Vous aurez compris que l’objectif de cette méthode alternative est de nous offrir un peu de liberté dans nos vies souvent trop contraignantes et déjà axées sur la performance.

Dans cette auto-évaluation, vous pouvez y inclure les critères que vous considérez importants à vos yeux comme bien sûr vos entraînements (vitesse, distance, parcours, sensations, etc.) mais aussi votre alimentation, votre sommeil, votre humeur et vos sensations. 

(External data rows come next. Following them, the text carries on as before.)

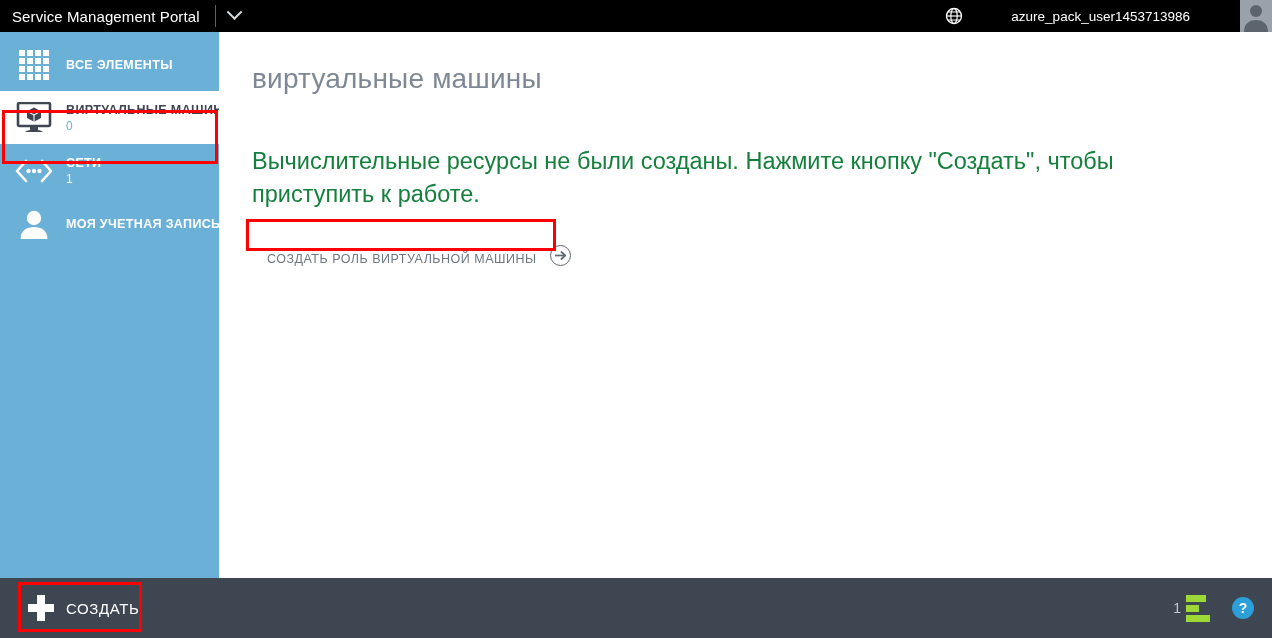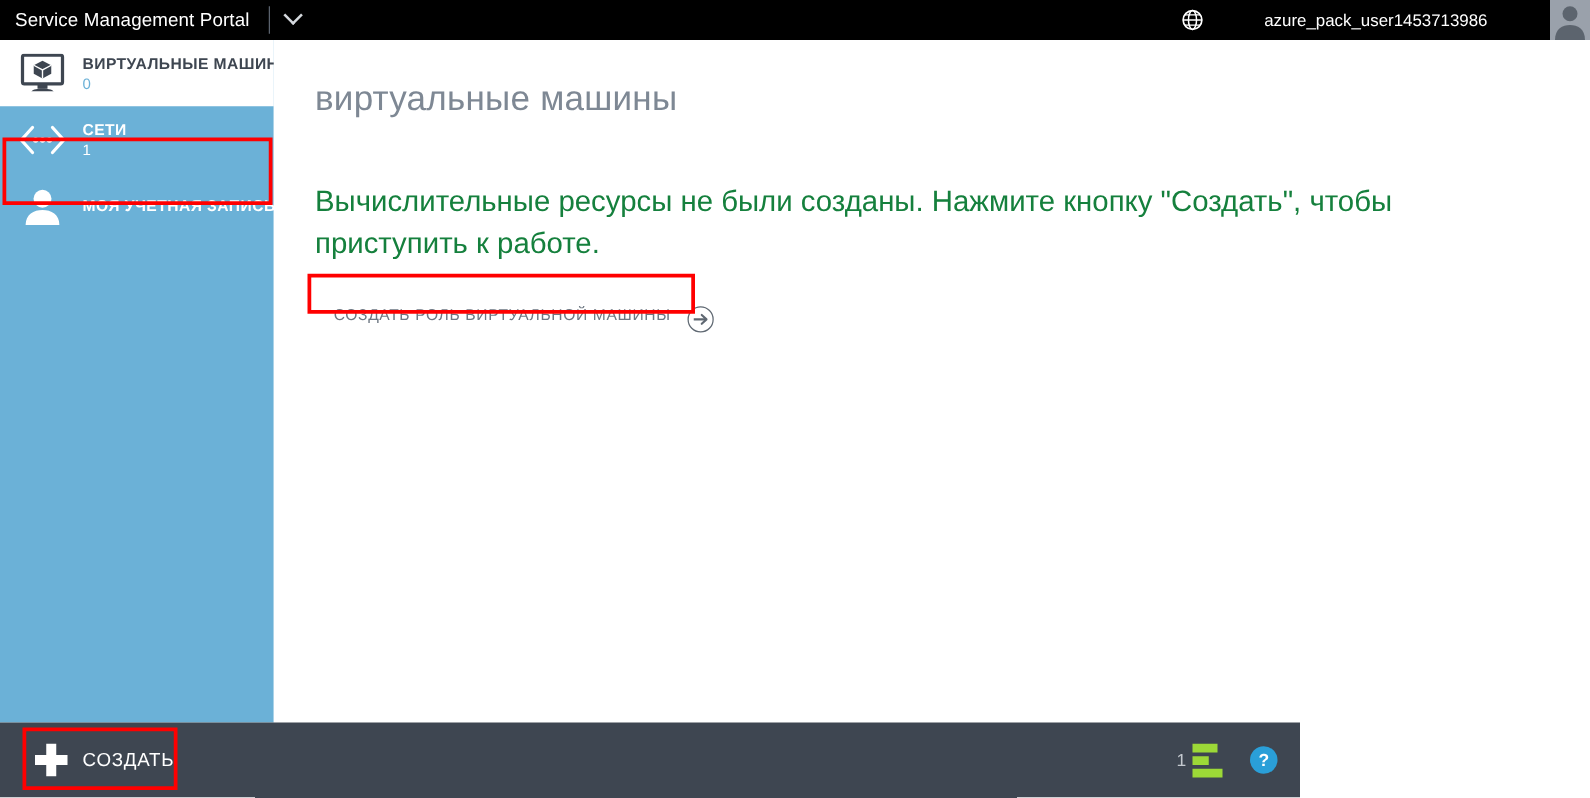--- a/index.html
+++ b/index.html
@@ -249,6 +249,31 @@
 
   <div class="sidebar">
 
+    <div class="nav-item" style="margin-top:6px;">
+      <div class="nav-icon">
+        <div class="grid-icon">
+          <i></i>
+            <i></i>
+            <i></i>
+            <i></i>
+          <i></i>
+            <i></i>
+            <i></i>
+            <i></i>
+          <i></i>
+            <i></i>
+            <i></i>
+            <i></i>
+          <i></i>
+            <i></i>
+            <i></i>
+            <i></i>
+        </div>
+      </div>
+      <div class="nav-text">
+        <span class="nav-label">ВСЕ ЭЛЕМЕНТЫ</span>
+      </div>
+    </div>
 
     <div class="nav-item selected">
       <div class="nav-icon">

Pour la course à pied, un des autres avantages de cette approche est celui de nous ramener à nos sensations plutôt qu’à nos chronos. En effet, plutôt que penser à nos fréquences cardiaques, à nos calories, à notre VO2 et ses dérivés, pourquoi ne pas se laisser emporter par la légèreté que devrait nous apporter la course?  Ça c’est de la vrai LIBERTÉ, n’est-ce pas les enfants?

S’il est vrai qu’il y a aujourd’hui d’innombrables ressources sur les différents aspects de la technique de course à pied, il est aussi vrai que notre intuition sur la technique qui nous convient le mieux semble se perdre avec le temps.  La fréquence de foulée à 180 pas par minutes, éviter l’attaque du talon, ne pas croiser les bras devant sont autant d’éléments à considérer qu’à mettre à la poubelle quand pour les atteindre, le prix à payer est plus important que ses bénéfices.

Bref, bien que la montre intelligente puisse vous accompagner dans votre qualification pour Boston, jamais elle ne vous indiquera ce que l’entraînement ou le sport vous procure comme sensation de bien-être.  S’il est connu depuis des lunes que l’activité physique améliore les conditions de santé, comment se fait-il que tant de gens soient encore si sédentaires et malheureux?  Peut-être est-il temps de cesser de parler d’obésité et de tabagisme et plutôt de fierté et de bonheur?  Et vous, quel a été votre indice de fierté cette semaine?